In this week’s Hola Papi!, the advice column by writer, Twitterer, and prolific Grindr user John Paul Brammer, a reader writes in that he had the most wonderful date this past summer…but afterwards it went nowhere.
He knows that we must ‘play the game’ when just starting to get to know someone, but honestly would rather do anything else than play said games.
And now he’s afraid that by not doing so he will keep having wonderful first date and none after.
If you want his advice, just email him at [email protected] with your question. Just be sure to include SPECIFICS, and don’t forget to start out your letter with Hola Papi!
This past summer, I went on a date with a guy I considered to be top notch. He was in law school, handsome, well spoken, and above all else, compassionate. This was definitely a guy I wanted to pursue a relationship with.
But his communication was not direct, and it turns out nothing developed between us (aside from now communicating as friends on occasion).
I suppose my question is, in the future, how do I go from a very solid first date to something more? How do I go about expressing emotions and interest in someone?
I know sometimes we must “play the game” so as to not seem desperate. But at the same time, sometimes I think one of the largest problems within the gay community is that too many play that game. What should I do?

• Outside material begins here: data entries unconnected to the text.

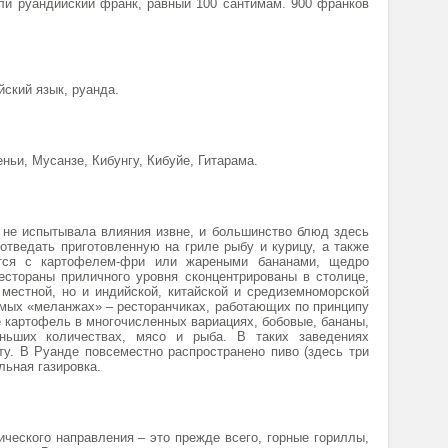
и руандийский франк, равный 100 сантимам. 900 франков
ский язык, руанда.
ньи, Мусанзе, Кибунгу, Кибуйе, Гитарама.
 не испытывала влияния извне, и большинство блюд здесь
отведать приготовленную на гриле рыбу и курицу, а также
тся с картофелем-фри или жареными бананами, щедро
стораны приличного уровня сконцентрированы в столице,
местной, но и индийской, китайской и средиземноморской
емых «меланжах» – ресторанчиках, работающих по принципу
е картофель в многочисленных вариациях, бобовые, бананы,
ньших количествах, мясо и рыба. В таких заведениях
у. В Руанде повсеместно распространено пиво (здесь три
льная газировка.
ического направления – это прежде всего, горные гориллы,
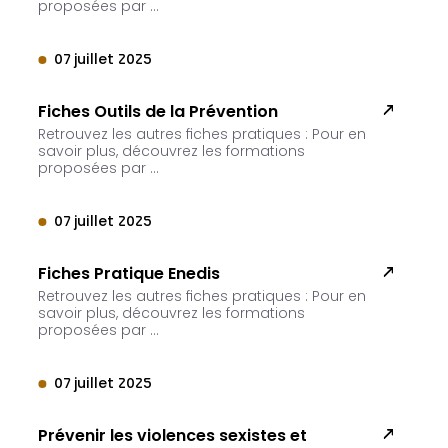
proposées par …
07 juillet 2025
Fiches Outils de la Prévention
Retrouvez les autres fiches pratiques : Pour en
savoir plus, découvrez les formations
proposées par …
07 juillet 2025
Fiches Pratique Enedis
Retrouvez les autres fiches pratiques : Pour en
savoir plus, découvrez les formations
proposées par …
07 juillet 2025
Prévenir les violences sexistes et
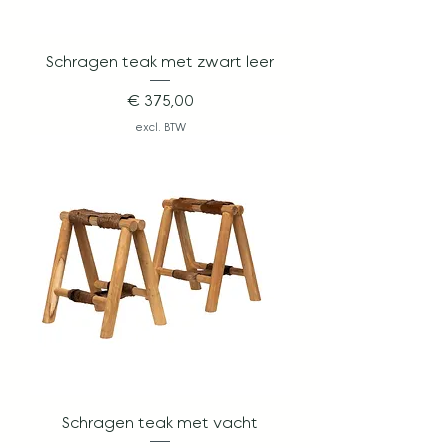
Schragen teak met zwart leer
Prijs
€ 375,00
excl. BTW
Schragen teak met vacht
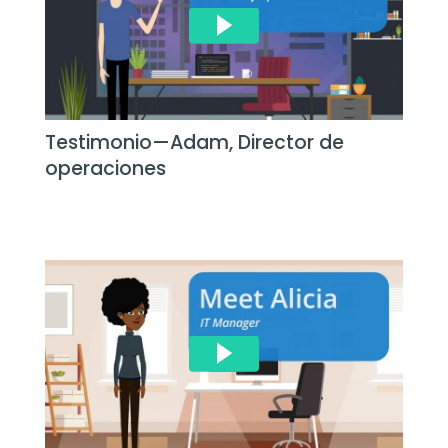
Testimonio—Adam, Director de
operaciones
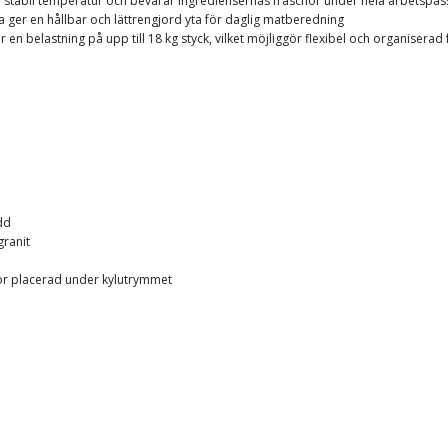
en stabil temperatur och bevarar ingrediensernas fräschör under hela arbetspas
va ger en hållbar och lättrengjord yta för daglig matberedning
en belastning på upp till 18 kg styck, vilket möjliggör flexibel och organiserad 
dd
granit
or placerad under kylutrymmet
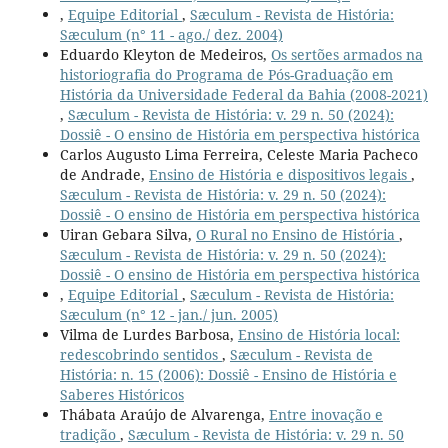
,
Equipe Editorial
,
Sæculum - Revista de História:
Sæculum (n° 11 - ago./ dez. 2004)
Eduardo Kleyton de Medeiros,
Os sertões armados na
historiografia do Programa de Pós-Graduação em
História da Universidade Federal da Bahia (2008-2021)
,
Sæculum - Revista de História: v. 29 n. 50 (2024):
Dossiê - O ensino de História em perspectiva histórica
Carlos Augusto Lima Ferreira, Celeste Maria Pacheco
de Andrade,
Ensino de História e dispositivos legais
,
Sæculum - Revista de História: v. 29 n. 50 (2024):
Dossiê - O ensino de História em perspectiva histórica
Uiran Gebara Silva,
O Rural no Ensino de História
,
Sæculum - Revista de História: v. 29 n. 50 (2024):
Dossiê - O ensino de História em perspectiva histórica
,
Equipe Editorial
,
Sæculum - Revista de História:
Sæculum (n° 12 - jan./ jun. 2005)
Vilma de Lurdes Barbosa,
Ensino de História local:
redescobrindo sentidos
,
Sæculum - Revista de
História: n. 15 (2006): Dossiê - Ensino de História e
Saberes Históricos
Thábata Araújo de Alvarenga,
Entre inovação e
tradição
,
Sæculum - Revista de História: v. 29 n. 50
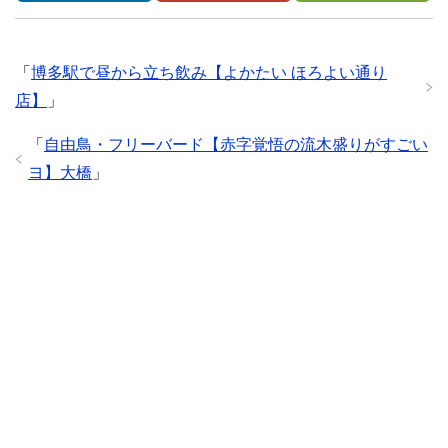
「
博多駅で昼から立ち飲み【よかたい ほろよい通り
店】
」
「
自由鳥・フリーバード【赤字覚悟の流木盛りがすごい
ヨ】大橋
」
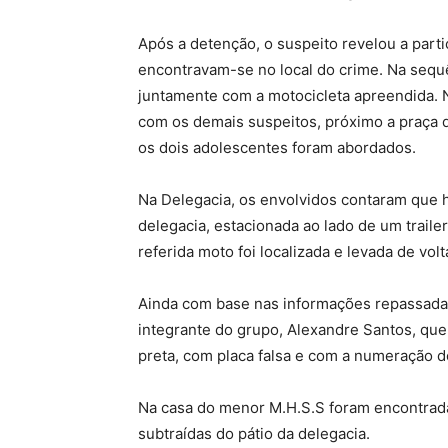
Após a detenção, o suspeito revelou a part
encontravam-se no local do crime. Na sequê
juntamente com a motocicleta apreendida. 
com os demais suspeitos, próximo a praça do
os dois adolescentes foram abordados.
Na Delegacia, os envolvidos contaram que h
delegacia, estacionada ao lado de um trailer
referida moto foi localizada e levada de volt
Ainda com base nas informações repassadas p
integrante do grupo, Alexandre Santos, que
preta, com placa falsa e com a numeração 
Na casa do menor M.H.S.S foram encontrad
subtraídas do pátio da delegacia.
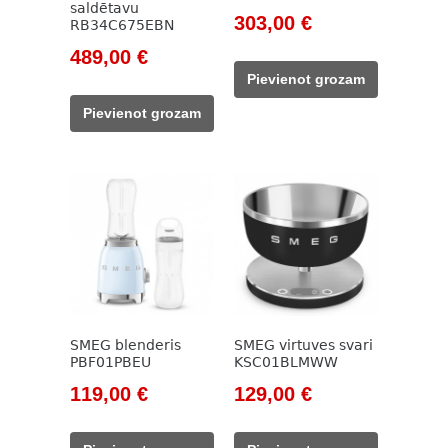
saldētavu
Original
Current
303,00
€
RB34C675EBN
price
price
Original
Current
489,00
€
was:
is:
price
price
Pievienot grozam
390,00 €.
303,00 €.
was:
is:
Pievienot grozam
689,00 €.
489,00 €.
SMEG blenderis
SMEG virtuves svari
PBF01PBEU
KSC01BLMWW
Original
Current
Original
Current
119,00
€
129,00
€
price
price
price
price
was:
is:
was:
is:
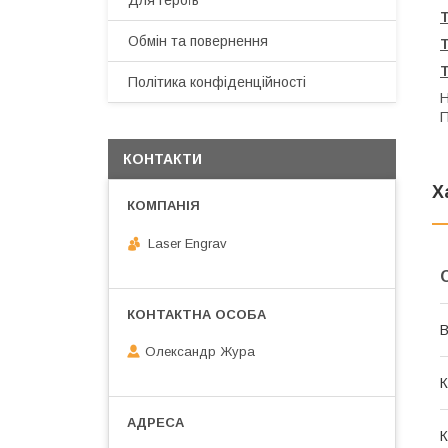
Для героїв
Т
Обмін та повернення
Політика конфіденційності
Н
П
КОНТАКТИ
Х
Laser Engrav
В
Олександр Жура
К
К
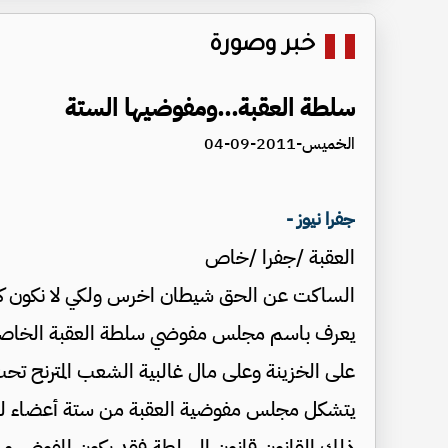
خبر وصورة
سلطة العقبة...ومفوضيها الستة
الخميس-2011-09-04
جفرا نيوز -
العقبة /جفرا /خاص
الساكت عن الحق شيطان اخرس ولكي لا نكون كذل
يعرف باسم مجلس مفوضي سلطة العقبة الخاصة ظ
على الخزينة وعلى مال غالبية الشعب المترنح تحت 
يتشكل مجلس مفوضية العقبة من ستة أعضاء ليس
ذلك القانون قانون السلطة فقد يكون المفوض من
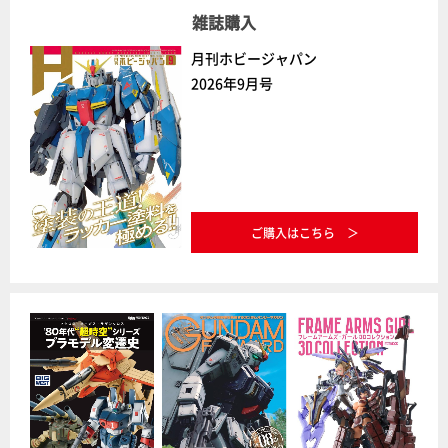
雑誌購入
月刊ホビージャパン
2026年9月号
ご購入はこちら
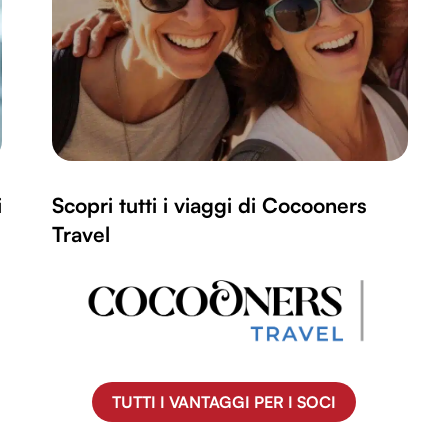
i
Scopri tutti i viaggi di Cocooners
Travel
TUTTI I VANTAGGI PER I SOCI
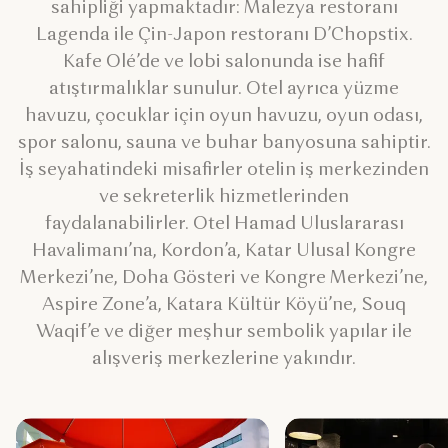
sahipliği yapmaktadır: Malezya restoranı
Lagenda ile Çin-Japon restoranı D’Chopstix.
Kafe Olé’de ve lobi salonunda ise hafif
atıştırmalıklar sunulur. Otel ayrıca yüzme
havuzu, çocuklar için oyun havuzu, oyun odası,
spor salonu, sauna ve buhar banyosuna sahiptir.
İş seyahatindeki misafirler otelin iş merkezinden
ve sekreterlik hizmetlerinden
faydalanabilirler. Otel Hamad Uluslararası
Havalimanı’na, Kordon’a, Katar Ulusal Kongre
Merkezi’ne, Doha Gösteri ve Kongre Merkezi’ne,
Aspire Zone’a, Katara Kültür Köyü’ne, Souq
Waqif’e ve diğer meşhur sembolik yapılar ile
alışveriş merkezlerine yakındır.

Ah, yes, the game. I’m glad someone finally asked this question. Most of us have participated in the blood sport that is gay dating: Two queens enter, but only one will leave with their dignity in tact because they never double texted.
Isn’t it funny, Player One? After our loveliest, most promising first dates, it’s like a trap door opens and drops us into the Homosexual Hunger Games, where we must overanalyze text messages and strategize about when to ask for a second date.
You want to text him right away, but you worry if you do you will reveal yourself to be a clingy loser with no life of your own beyond waiting on tenterhooks for him to answer you. The kind of person who watches true crime documentaries alone in his room while answering letters from strangers on the Internet by the dull glow of his laptop at 3 am. Truly the worst kind of human being!
But then again you worry if you don’t text him, he will forget about you. That spark you felt with him will fade and he will replace his memories of your lovely conversation (in which you discovered a mutual interest in Steven Universe and Geena Davis’ post-2000 career) with Grindr chats and private messages with Instagram Chad, who will inevitably become his Instagram Husband.
And anyway, why isn’t he the one texting you first? Shouldn’t you wait for him to make the first move? Wouldn’t that be the cool guy thing to do? How do we win here?
Well, fear not, Katniss Everkween. There is definitely a way to win the game. But just like in the Hunger Games and in the Communist Manifesto, the moral of the story is to remember it’s the game itself that is your enemy, not the guy you think you’re playing against.
Don’t get me wrong. There are levels to this dating shit that it would benefit you to get a grasp on. Identifying that you seem to be the one making all the plans while he never takes the initiative, for example, is something to be aware of. Feeling out what kind of texter he is (is he easier to get ahold of another way, or is he just not reciprocating your enthusiasm?) is another.
These things are best navigated with finesse and do require some degree of, as one could call it, “playing.” But I think this idea that we need to be coy about what we want in order to keep our cards close to our chest is rooted in a fear of vulnerability and rejection.
It’s an inherently vulnerable thing, telling another person you want to see them again. And being vulnerable can be scary, especially if we’ve been hurt before. But being vulnerable is also a powerful thing, Player One. It represents emotional maturity and a willingness to put yourself out there for what you want in life.
But you don’t need to be a jaded, Bitter Betty to protect your heart in the process. When putting yourself out there, it will be helpful to keep the following things in mind.
First, you need to know what you want. You don’t need to know if this is the guy you want to marry. You just need to know what kind of relationship you want, whether or not you have room for it in your life, and if you want to pursue it further with this person.
Next, you need to make sure you’re not projecting your idea of a perfect relationship onto this person, or hinging your self-worth on whether or not they fulfill it for you.
If after the first date you have already started building a fantasy life with this person, for example, then you’re setting yourself up for failure. These expectations will not only smother the dynamic, but will also lead to unnecessary heartache when you have to say goodbye to cozy evenings at home together and joint road trips that were never going to happen in the first place.
Finally, this above all: be upfront. Despite my quip earlier, there’s no dignity to be lost in being honest with your feelings or in being forthcoming about wanting to see someone again. Personally, I’ll let a guy know I want to see him again during the first date if I’m feeling it.
If they don’t reciprocate that, well, now you know. That was always going to be their response whether you dared to find out or not. And isn’t it better to know?
Ultimately, Player One, I don’t like to think of it as a game. Calling it that implies winners and losers. I prefer to think of it as a dance. This is a time to check to see if you can sync up with someone, if your rhythms complement each other. If they don’t, that doesn’t mean you “lost.” It means what it means. This guy isn’t the guy right now.
Also, did you say handsome and in law school? So like are you still pursuing that or is he, you know, a free agent?
Just thought I’d ask a question for once.